◆ Source extract:
↓

WEST LAFAYETTE, Ind. – Billionaires such as Jeff Bezos and Bill Gates have been in the news for purchasing farmland for investment purposes, but most buyers of farmland are farmers or local investors, according to those with knowledge of the industry.
About 80 percent of farmland around the country is purchased by farmers, said Todd H. Kuethe, Schrader Chair in Farmland Economics and associate professor of agricultural economics at Purdue University. “The typical farmland owner will own it for about 30 years. They plan to farm it now and will later rent it out. A lot of farmers view farm-land as their retirement plan.”
After farmers, the next biggest group of investors is high net worth individuals, he said.
Bezos, the founder of Amazon, owns about 420,000 acres of U.S. farmland, according to media reports. Gates, co-founder of Microsoft, has nearly 270,000 acres. The United States has more than 895 million acres of land in farms, the USDA has reported.
About 60 percent of farmland sales through Halderman Real Estate Services are to farmers, said Howard Halderman, the company’s president. Forty percent are to investors. Of that 40 percent, 38 percent want to own farmland because they grew up on a farm. Two percent are institutional buyers, such as endowments and pensions.
“Most farmer buyers are looking to add to their overall operation,” he noted. “They look at it as more productive acres they can farm. Retirement isn’t their primary thought.
They may be buying it for the next generation to return to the farm. It gives future generations the opportunity to experience the wonderful lifestyle they’ve had. As the kids come back, you’re going to need more land. In reality, investors are the neighbor down the road – a farmer or local investor.”
Generally, farmers are purchasing about 70 percent of land sold by Schrader Real Estate and Auction Co., while investors buy 30 percent, said R.D. Schrader, president of the company. “It can depend on the dynamics,” he explained. “When farm income isn’t as strong, it gives investors a chance to get in there.
“The local market is typically the driving force. Some parts of the country have a higher ratio of investor interest. Some smaller investors may want to buy 40 acres, and big investment funds want to buy thousands of acres. Farmland is typically worth more to operators.”
Paul Pittman, executive chairman and CEO of Farmland Partners Inc., said the top buyers of farmland are the farmers themselves, followed by those with rural roots who aren’t farmers but who want to own farmland.
Farmers compete heavily for farmland because when a farm goes up for sale, it might be the first time it’s been on the market in 40-50 years, Pittman said. It also may never get sold again, he added.
“This is why farmers will always outbid institutional investors,” he explained. “If a farmer really wants it, we won’t be the buyer. Farmers will always be your top bidders. It’s the way it should be. It’s worth more to him than to us.”
Farmland is of interest to investors because it has a relatively stable set of returns, Kuethe said. There’s an appreciation of the asset value and it offers annual returns through renting or directly farming it themselves, he said. Investors look at farmland as a way to diversify their portfolios, Halderman said.
“They compare it to a fixed income investment like bonds,” he said. “It’s an inflation hedge. Farmland provides a greater return than the cost of ownership. It has a positive net cash flow. The rate of return is 2 ½, 3 percent.
“It has a zero vacancy rate. Other types of real estate, such as commercial, residential and industrial, have some kind of vacancy. The USDA says farmland has a 4-5 percent appreciation rate every year. It isn’t super volatile.”

↑

◆ Supplied material:
↓

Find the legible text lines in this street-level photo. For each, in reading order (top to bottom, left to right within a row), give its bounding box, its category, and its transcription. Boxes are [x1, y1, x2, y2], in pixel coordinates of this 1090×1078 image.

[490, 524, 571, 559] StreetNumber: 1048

↑

◆ Tasks and exercises:
A) Answer these questions from the farmland article, one per line:
(i) How many acres of U.S. farmland does Jeff Bezos own, according to media reports?
(ii) What share of farmland sales through Halderman Real Estate Services goes to farmers?
(iii) What yearly appreciation rate does the USDA give for farmland?
B) Print the farmland article from "About 80 percent" up to and including "USDA has reported.", keeping every word and punctuation mark unchanged.

◆ Solutions to the tasks:
A)
(i) About 420,000 acres.
(ii) About 60 percent.
(iii) 4-5 percent every year.

B)
About 80 percent of farmland around the country is purchased by farmers, said Todd H. Kuethe, Schrader Chair in Farmland Economics and associate professor of agricultural economics at Purdue University. “The typical farmland owner will own it for about 30 years. They plan to farm it now and will later rent it out. A lot of farmers view farm-land as their retirement plan.”
After farmers, the next biggest group of investors is high net worth individuals, he said.
Bezos, the founder of Amazon, owns about 420,000 acres of U.S. farmland, according to media reports. Gates, co-founder of Microsoft, has nearly 270,000 acres. The United States has more than 895 million acres of land in farms, the USDA has reported.